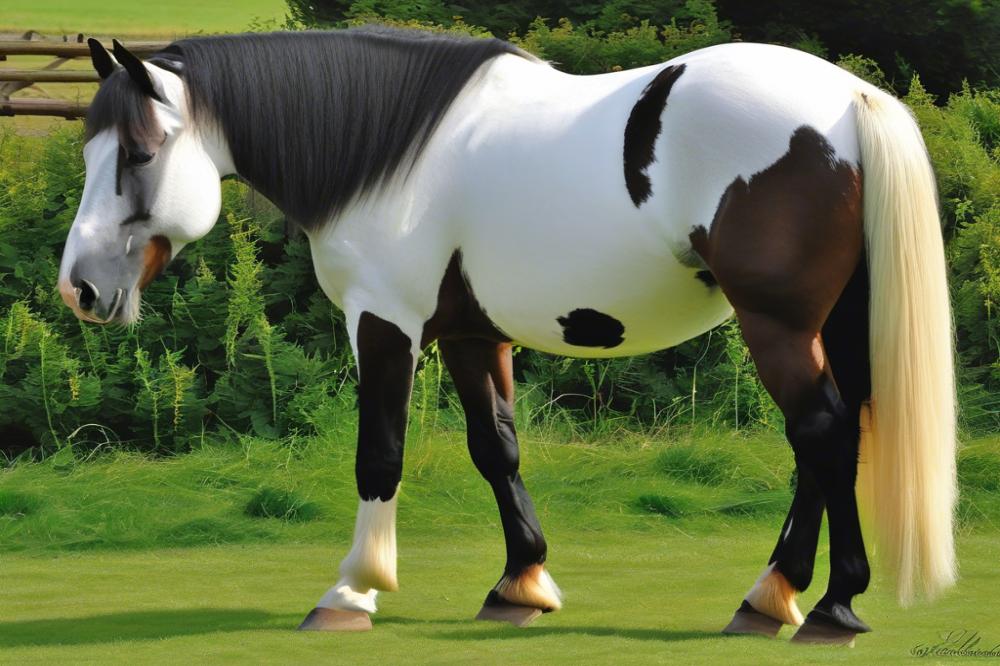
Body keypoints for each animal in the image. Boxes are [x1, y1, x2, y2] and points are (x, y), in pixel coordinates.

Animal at [58, 27, 956, 644]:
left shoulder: (384, 321)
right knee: (831, 436)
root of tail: (849, 103)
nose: (80, 289)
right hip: (828, 321)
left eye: (138, 152)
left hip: (777, 324)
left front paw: (352, 590)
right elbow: (497, 448)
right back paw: (781, 597)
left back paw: (823, 604)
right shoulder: (469, 334)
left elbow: (379, 455)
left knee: (821, 431)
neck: (393, 157)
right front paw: (520, 585)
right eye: (93, 150)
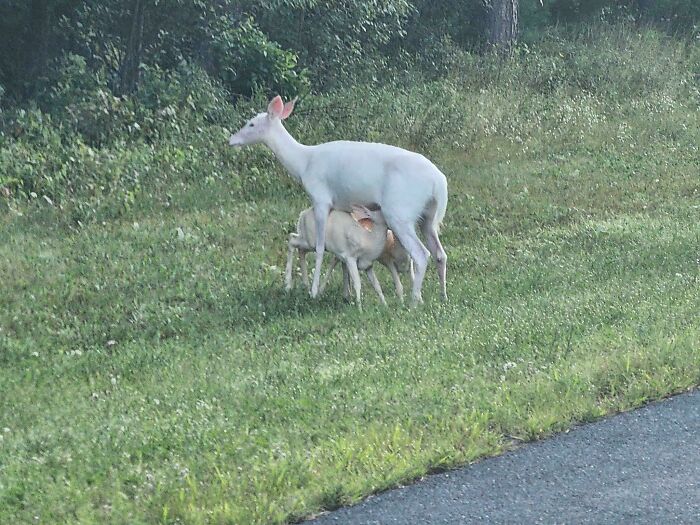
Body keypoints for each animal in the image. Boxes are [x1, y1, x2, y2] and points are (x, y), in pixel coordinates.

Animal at [228, 96, 448, 306]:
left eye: (251, 124)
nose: (231, 140)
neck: (303, 164)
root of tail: (439, 182)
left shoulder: (320, 198)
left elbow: (319, 247)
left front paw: (313, 291)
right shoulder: (343, 206)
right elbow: (339, 254)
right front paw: (346, 292)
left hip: (399, 212)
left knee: (421, 254)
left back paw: (414, 300)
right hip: (427, 216)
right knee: (439, 253)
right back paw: (442, 296)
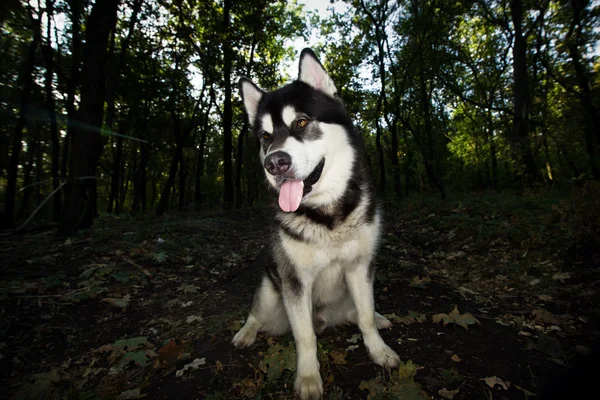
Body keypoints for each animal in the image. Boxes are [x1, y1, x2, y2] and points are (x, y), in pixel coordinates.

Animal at [233, 48, 398, 398]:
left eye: (301, 122)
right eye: (265, 136)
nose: (275, 163)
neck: (327, 215)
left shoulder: (361, 268)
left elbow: (365, 317)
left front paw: (379, 351)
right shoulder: (295, 281)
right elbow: (305, 336)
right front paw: (308, 378)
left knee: (357, 312)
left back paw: (379, 318)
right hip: (270, 287)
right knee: (256, 313)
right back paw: (246, 333)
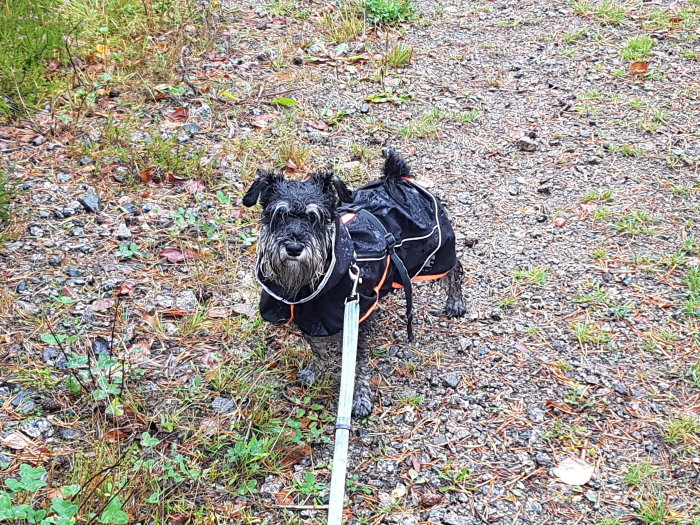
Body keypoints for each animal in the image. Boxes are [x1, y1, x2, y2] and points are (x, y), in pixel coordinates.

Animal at [241, 148, 464, 418]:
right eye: (278, 215)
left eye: (316, 218)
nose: (294, 247)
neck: (309, 285)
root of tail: (398, 178)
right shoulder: (309, 315)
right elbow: (317, 348)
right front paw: (315, 371)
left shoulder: (357, 314)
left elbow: (357, 364)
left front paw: (359, 399)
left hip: (435, 254)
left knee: (455, 268)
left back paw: (455, 302)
○ ○ ○ ○ ○
### Your assignment
Show every line above in which the word "front" appears.

### Exercise result
left front paw: (352, 590)
right front paw: (520, 585)
left front paw: (313, 291)
right front paw: (346, 292)
left front paw: (379, 351)
right front paw: (308, 378)
right front paw: (315, 371)
left front paw: (359, 399)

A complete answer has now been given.